From a Beneficiary to an Advocate of Modern FP Methods

The Expanded Social Marketing Project (ESMPIN), funded by USAID, improved the health of women and children in Nigeria by increasing use of modern family planning methods and child health. To achieve this, a team, including Society for Family Health (SFH) along with the Association for Reproductive and Family Health (ARFH), BBC Media Action (BBCMA) and Population Services International (PSI) worked to: increase access to family planning (FP), reproductive health and child health products; increase use of health products and practice of health behaviors; generate support from all sectors for social marketing as an important part of a total market approach; and improve the viability of local manufacture of key health products. The story below comes from the ESMPIN project.


From a Beneficiary to an Advocate of Modern FP Methods

“Oh, is this all there is to it? I thought family planning was a difficult process,” Eze said as she exited the theater. “I didn’t even feel anything after the insertion. At first, I was scared because of what other women say about family planning. But I summoned my courage because of my trust and relationship with your agents after they came to my house.”

Eze Nwaneka, popularly called Mama Ejima, is 34 years old and lives in Ugwuoye in the Owerri Autonomous Community – one of the communities selected for ESMPIN project intervention – within Nsukka Local Government Area in Nigeria’s Enugu State. She is a small vendor and married to a farmer in his late forties. Eze is a mother of eight children, all under the age of six, including two sets of twins born less than one year apart.

“My major worry was that my husband is a peasant farmer and he is already old and frail. We only manage to survive from the proceeds from my scanty kiosk. Now we have six children, the first child is six years old. He is the only one in school while others are not enrolled into school yet.”

“My mother’s younger sister gave birth to 12 children but died at her thirteenth pregnancy. It is quite unfortunate we didn’t know about family planning then. I am so happy I found the solution through you and I know family planning is good for every woman. I plan to encourage and maybe invite all the women of reproductive age in my village to Nsukka for family planning.”

Eze is one of the numerous beneficiaries of the ESMPIN community-based intervention who have adopted a modern method of FP after meeting with the interpersonal communication agents in the community. It turns out the entire village where Eze lives had held several meetings with the couple to urge them to refrain from giving birth almost every year, which had on several occasions resulted in stillbirths. With the timely, and according to the couple, “divine intervention” of SFH via the ESMPIN Project, both the couple and the community can now breath a sigh of relief.

Eze is now a reference point to other women of reproductive age (WRA) within her community.
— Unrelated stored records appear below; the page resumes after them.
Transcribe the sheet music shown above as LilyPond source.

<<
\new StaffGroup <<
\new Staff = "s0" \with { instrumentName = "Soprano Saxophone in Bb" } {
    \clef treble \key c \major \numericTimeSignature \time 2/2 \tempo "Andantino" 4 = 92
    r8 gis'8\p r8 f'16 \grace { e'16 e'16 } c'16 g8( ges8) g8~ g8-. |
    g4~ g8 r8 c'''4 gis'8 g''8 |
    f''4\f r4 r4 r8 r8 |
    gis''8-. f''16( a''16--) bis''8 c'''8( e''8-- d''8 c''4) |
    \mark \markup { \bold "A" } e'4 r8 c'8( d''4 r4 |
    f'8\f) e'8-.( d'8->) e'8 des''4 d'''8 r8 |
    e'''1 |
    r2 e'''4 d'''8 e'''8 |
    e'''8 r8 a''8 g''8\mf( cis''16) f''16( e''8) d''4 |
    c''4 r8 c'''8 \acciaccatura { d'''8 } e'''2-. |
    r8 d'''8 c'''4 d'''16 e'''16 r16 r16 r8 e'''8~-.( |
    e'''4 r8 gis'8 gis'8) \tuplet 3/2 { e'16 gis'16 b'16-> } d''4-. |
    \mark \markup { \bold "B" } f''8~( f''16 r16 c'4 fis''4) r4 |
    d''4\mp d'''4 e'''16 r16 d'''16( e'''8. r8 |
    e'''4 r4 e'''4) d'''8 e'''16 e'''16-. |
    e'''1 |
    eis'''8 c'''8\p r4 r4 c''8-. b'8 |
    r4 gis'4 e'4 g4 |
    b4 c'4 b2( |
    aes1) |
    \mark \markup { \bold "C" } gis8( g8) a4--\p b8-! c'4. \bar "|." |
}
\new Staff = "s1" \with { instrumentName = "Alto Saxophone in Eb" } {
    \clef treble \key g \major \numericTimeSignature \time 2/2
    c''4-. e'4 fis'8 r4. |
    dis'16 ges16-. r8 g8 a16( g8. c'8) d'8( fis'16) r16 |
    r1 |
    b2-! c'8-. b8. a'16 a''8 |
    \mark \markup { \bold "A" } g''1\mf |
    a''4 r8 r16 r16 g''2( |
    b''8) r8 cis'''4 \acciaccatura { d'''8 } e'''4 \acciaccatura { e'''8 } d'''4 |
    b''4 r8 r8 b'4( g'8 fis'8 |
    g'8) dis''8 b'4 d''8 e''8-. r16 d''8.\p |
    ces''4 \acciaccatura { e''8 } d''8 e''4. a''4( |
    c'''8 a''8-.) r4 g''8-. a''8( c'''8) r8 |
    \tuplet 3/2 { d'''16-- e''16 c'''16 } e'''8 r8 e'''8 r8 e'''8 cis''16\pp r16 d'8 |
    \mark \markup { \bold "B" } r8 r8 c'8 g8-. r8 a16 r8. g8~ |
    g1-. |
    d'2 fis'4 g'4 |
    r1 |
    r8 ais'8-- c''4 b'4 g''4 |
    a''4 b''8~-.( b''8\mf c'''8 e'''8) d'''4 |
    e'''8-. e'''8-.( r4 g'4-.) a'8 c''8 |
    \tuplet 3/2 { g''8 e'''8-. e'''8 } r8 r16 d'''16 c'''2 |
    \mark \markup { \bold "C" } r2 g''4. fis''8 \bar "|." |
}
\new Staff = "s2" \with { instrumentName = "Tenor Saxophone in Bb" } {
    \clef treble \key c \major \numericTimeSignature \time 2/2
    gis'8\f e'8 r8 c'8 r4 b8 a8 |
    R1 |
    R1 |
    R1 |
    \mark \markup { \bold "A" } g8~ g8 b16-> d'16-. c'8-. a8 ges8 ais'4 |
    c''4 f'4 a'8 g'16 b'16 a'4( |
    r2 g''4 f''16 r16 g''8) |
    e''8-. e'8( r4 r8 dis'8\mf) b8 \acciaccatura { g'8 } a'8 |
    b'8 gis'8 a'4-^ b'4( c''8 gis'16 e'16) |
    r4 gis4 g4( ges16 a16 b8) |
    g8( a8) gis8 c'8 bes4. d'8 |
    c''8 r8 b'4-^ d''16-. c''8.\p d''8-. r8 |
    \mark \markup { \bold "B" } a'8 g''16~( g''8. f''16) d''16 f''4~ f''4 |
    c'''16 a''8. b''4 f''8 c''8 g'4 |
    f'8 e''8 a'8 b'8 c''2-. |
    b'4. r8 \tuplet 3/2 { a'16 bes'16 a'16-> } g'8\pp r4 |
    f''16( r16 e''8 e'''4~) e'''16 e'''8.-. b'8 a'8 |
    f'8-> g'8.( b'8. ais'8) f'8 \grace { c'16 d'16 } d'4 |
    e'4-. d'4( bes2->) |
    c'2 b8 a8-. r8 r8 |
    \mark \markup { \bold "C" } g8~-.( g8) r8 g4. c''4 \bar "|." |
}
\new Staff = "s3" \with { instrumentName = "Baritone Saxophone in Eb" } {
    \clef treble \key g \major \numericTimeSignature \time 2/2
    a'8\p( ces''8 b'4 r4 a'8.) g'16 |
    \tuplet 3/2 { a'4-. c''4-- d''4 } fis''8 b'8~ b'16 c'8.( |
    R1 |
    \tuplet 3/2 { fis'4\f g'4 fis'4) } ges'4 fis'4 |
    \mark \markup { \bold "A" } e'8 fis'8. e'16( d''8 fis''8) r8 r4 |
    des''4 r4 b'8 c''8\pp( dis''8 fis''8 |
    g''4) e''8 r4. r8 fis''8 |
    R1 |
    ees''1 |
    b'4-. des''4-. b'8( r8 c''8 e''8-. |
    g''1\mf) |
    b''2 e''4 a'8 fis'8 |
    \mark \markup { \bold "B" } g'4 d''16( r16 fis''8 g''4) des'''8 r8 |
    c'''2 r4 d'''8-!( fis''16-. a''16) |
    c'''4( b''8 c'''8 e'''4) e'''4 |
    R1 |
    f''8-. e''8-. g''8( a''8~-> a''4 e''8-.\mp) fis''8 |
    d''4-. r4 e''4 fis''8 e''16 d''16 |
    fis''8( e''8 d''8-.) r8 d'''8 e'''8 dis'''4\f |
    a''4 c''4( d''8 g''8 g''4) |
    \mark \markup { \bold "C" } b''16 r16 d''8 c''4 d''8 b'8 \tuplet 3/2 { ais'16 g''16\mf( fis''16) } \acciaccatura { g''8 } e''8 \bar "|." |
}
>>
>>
Soon after she adopted a FP method, a good number of WRAs became convinced that modern contraception is safe from the positive experience shared by Eze, who says she never feels there is anything inserted into her body.


Did it work?

As the five-year project comes to a close, the program has been exposed to rigorous measurement and evaluation. A one-off analysis of the impact of demand creation on malaria objectives was randomly done for Bauchi State, which charted the Intermittent Preventive Treatment uptake trend and Akwa Ibom State, researching Rapid Diagnostic Test use. The comparison was for six months before a select intervention period and six months into the intervention period. Health facility intermittent preventive treatment uptake results from Bauchi showed an average of 34% increase in Intermittent Preventive Treatment 1 uptake and 61% increase for Intermittent Preventive Treatment 2 uptake. Similarly, Rapid Diagnostic Test use in Akwa Ibom recorded an average increase of 391% within the intervention period.

As for demand creation using interpersonal communications agents, a total of 15,123,844 interpersonal communication contacts were recorded through the entire Cycles 1-10 of ESMPIN (at 102% of planned target) along with 598,037 redeemed family planning referrals (similarly at 80% of target).